The numerical simulations using standard test images with plain regions “Lena”, “F-16”, “peppers” and textural images “aerial”, “baboon”, “bridge” are performed. For comparison purposes, three best state-of-the-art filters, K-SVD, BM3D (with the same search area defined by the parameter \( shift = 21 \) and overlapping step 1) and NCSR were used.

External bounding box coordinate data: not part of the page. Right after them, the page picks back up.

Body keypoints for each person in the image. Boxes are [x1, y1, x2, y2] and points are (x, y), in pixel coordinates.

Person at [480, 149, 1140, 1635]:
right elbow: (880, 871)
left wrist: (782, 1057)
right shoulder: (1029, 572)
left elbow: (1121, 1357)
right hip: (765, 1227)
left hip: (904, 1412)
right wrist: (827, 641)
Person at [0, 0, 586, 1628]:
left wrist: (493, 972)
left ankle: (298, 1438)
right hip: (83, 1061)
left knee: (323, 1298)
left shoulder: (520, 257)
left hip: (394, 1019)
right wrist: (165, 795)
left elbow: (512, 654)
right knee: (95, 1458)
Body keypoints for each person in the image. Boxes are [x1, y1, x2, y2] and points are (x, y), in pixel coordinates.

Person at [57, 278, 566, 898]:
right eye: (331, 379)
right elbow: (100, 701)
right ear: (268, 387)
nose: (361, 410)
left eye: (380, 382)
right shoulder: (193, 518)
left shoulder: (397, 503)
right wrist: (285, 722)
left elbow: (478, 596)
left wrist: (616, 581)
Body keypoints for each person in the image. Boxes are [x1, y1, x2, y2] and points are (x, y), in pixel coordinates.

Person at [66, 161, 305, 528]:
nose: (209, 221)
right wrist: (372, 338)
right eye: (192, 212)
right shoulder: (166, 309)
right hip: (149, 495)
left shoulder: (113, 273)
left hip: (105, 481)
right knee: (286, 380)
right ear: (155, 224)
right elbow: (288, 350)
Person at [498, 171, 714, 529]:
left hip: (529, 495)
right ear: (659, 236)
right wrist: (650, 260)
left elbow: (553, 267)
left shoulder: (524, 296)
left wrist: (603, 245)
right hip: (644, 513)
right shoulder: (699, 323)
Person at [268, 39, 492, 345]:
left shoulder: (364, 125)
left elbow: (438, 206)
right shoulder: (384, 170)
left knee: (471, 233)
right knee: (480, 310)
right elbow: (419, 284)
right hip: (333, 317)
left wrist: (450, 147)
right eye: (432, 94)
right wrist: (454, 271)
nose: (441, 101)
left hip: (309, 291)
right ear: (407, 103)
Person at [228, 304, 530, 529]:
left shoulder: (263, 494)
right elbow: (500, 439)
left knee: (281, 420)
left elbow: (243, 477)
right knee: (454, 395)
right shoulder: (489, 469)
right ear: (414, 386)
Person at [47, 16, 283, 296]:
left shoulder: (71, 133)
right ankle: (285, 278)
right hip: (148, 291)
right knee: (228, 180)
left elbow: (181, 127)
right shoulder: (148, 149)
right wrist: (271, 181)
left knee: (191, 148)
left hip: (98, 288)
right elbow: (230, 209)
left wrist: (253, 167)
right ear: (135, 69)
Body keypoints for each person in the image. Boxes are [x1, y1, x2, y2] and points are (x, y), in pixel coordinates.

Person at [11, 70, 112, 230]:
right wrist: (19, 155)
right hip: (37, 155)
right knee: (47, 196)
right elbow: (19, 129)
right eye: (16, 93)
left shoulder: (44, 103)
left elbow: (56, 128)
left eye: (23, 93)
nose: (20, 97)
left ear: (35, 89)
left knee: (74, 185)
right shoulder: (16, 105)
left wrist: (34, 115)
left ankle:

The filtering results are illustrated in Fig. 3, and the obtained values of PSNR and SSIM are presented in Tables 1 and 2. The visual quality of the images processed by the considered filters is very similar, although NCSR presents some over smoothing and the detail preservation is better with the proposed filter.

Fig. 3.
figure 3

Amplified fragments of image “Lena” distorted with \( \sigma^{2|} = 225 \) AWGN and processed by different filters (from left to right and top to bottom): original, NCSR, BM3D, proposed.

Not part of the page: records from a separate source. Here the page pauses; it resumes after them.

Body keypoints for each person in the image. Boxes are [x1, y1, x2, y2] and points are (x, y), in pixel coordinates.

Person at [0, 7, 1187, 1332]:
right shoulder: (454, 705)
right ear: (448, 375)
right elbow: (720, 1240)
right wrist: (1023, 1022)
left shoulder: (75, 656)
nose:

Table 1. Results of the filtering of the standard test images with different techniques in terms of PSNR. The best results are marked as bold.
Table 2. Results of the filtering of the standard test images with different techniques in terms of SSIM. The best results are marked as bold.

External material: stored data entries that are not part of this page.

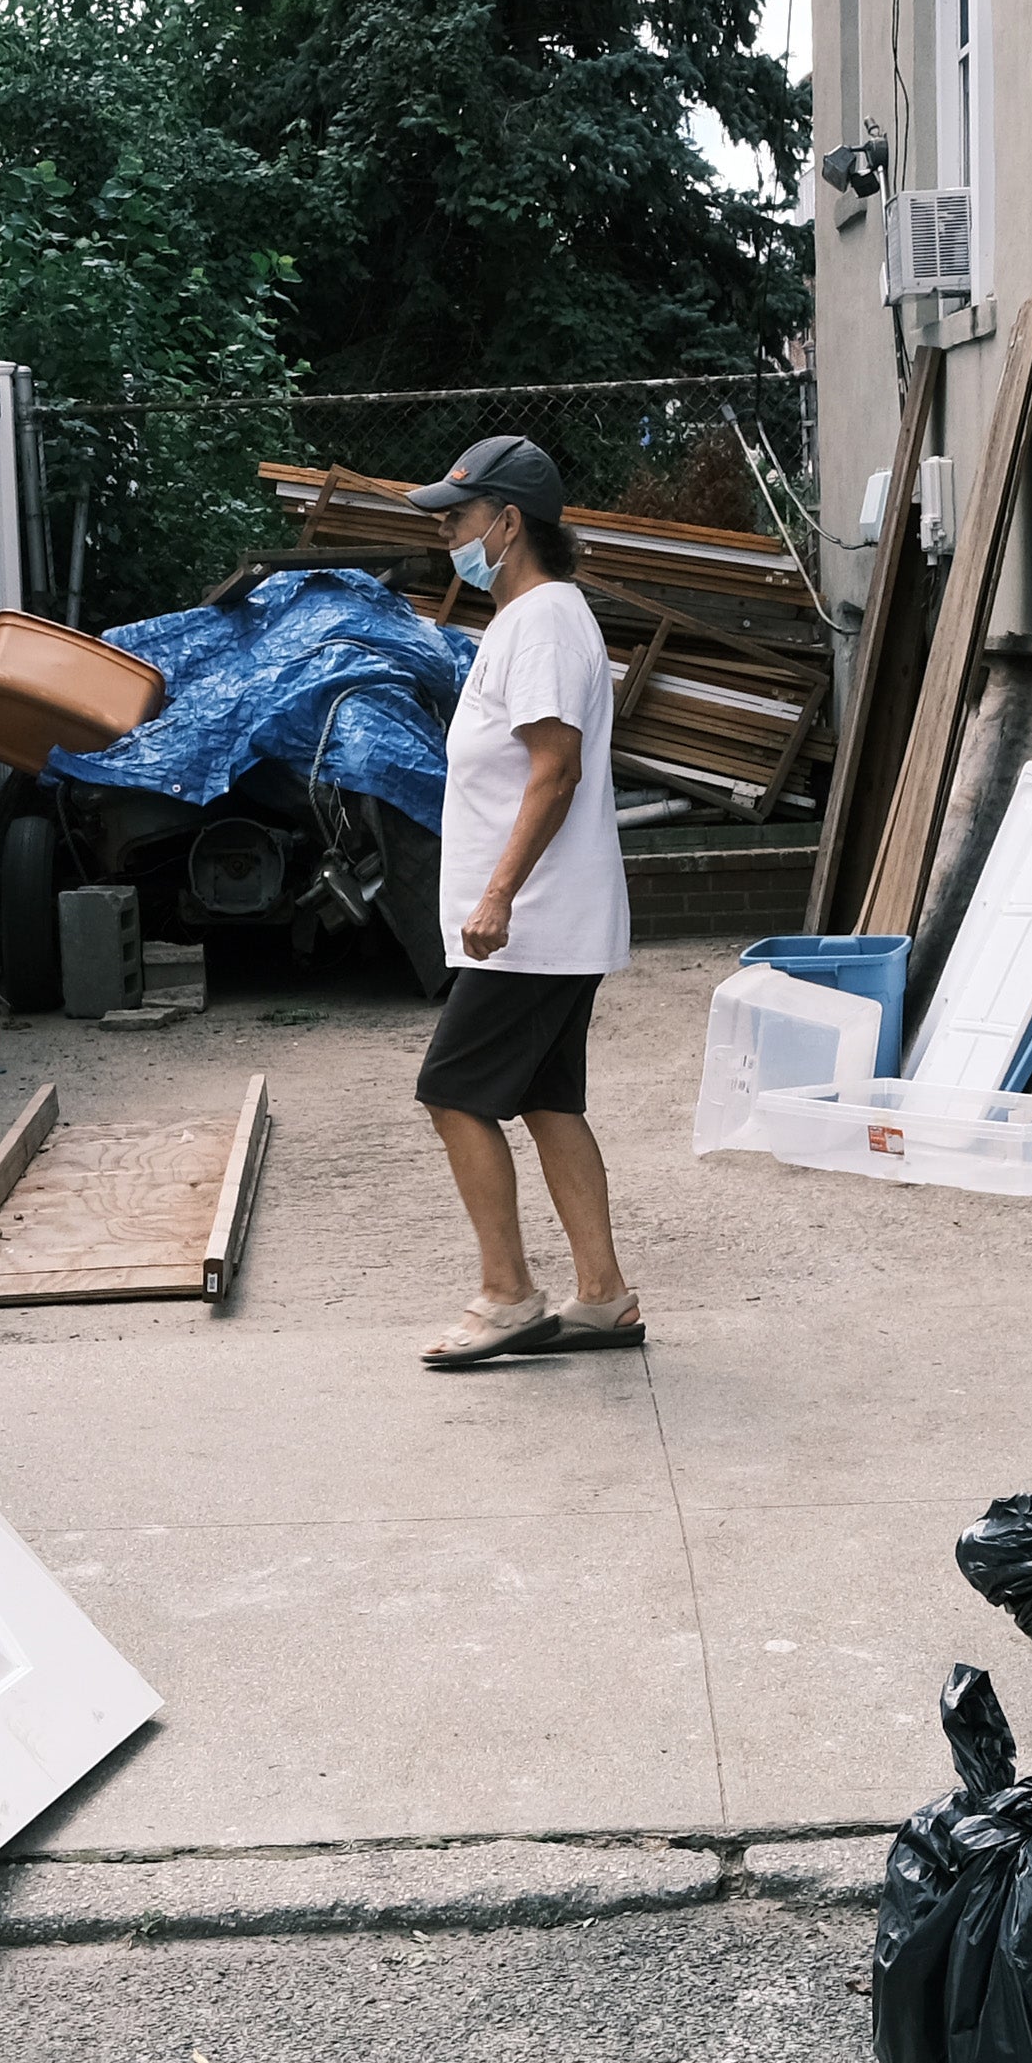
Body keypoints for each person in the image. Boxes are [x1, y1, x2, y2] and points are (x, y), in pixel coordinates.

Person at [401, 433, 640, 1370]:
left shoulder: (540, 621)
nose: (447, 536)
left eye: (458, 519)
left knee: (453, 1092)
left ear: (508, 523)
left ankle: (508, 1294)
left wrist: (498, 897)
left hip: (532, 927)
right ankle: (603, 1298)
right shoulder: (532, 618)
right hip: (548, 924)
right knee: (546, 1100)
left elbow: (556, 769)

The simulation result analysis presented in Table 1 shows that in the majority of cases the very complex filter NCSR produced the best result, and the proposed filtering technique is competitive with the state-of-the-art filters in the PSNR sense. From the data presented in Table 2 it follows that in almost all cases the proposed filter is superior in terms of SSIM.

6 Conclusions

A filtering technique to process the images contaminated by additive white Gaussian noise has been presented. The algorithm uses discrete cosine transform and the groups of patches similar to the current image block, which are found using the proposed clustering algorithm and the search algorithm of the reduced complexity. The noisy components are rejected according to the Wiener filtering approach using Hadamard transform for thresholding and weighted aggregation. The obtained filtering results in comparison to the state-of-the-art filters, such as K-SVD, BM3D, NCSR show that the proposed algorithm is competitive in terms of signal-to-noise ratio and in almost all cases is superior in terms of structural similarity. Meanwhile, the considered filter results in terms of the visual quality are very similar, although the proposed filter preserves the image details better.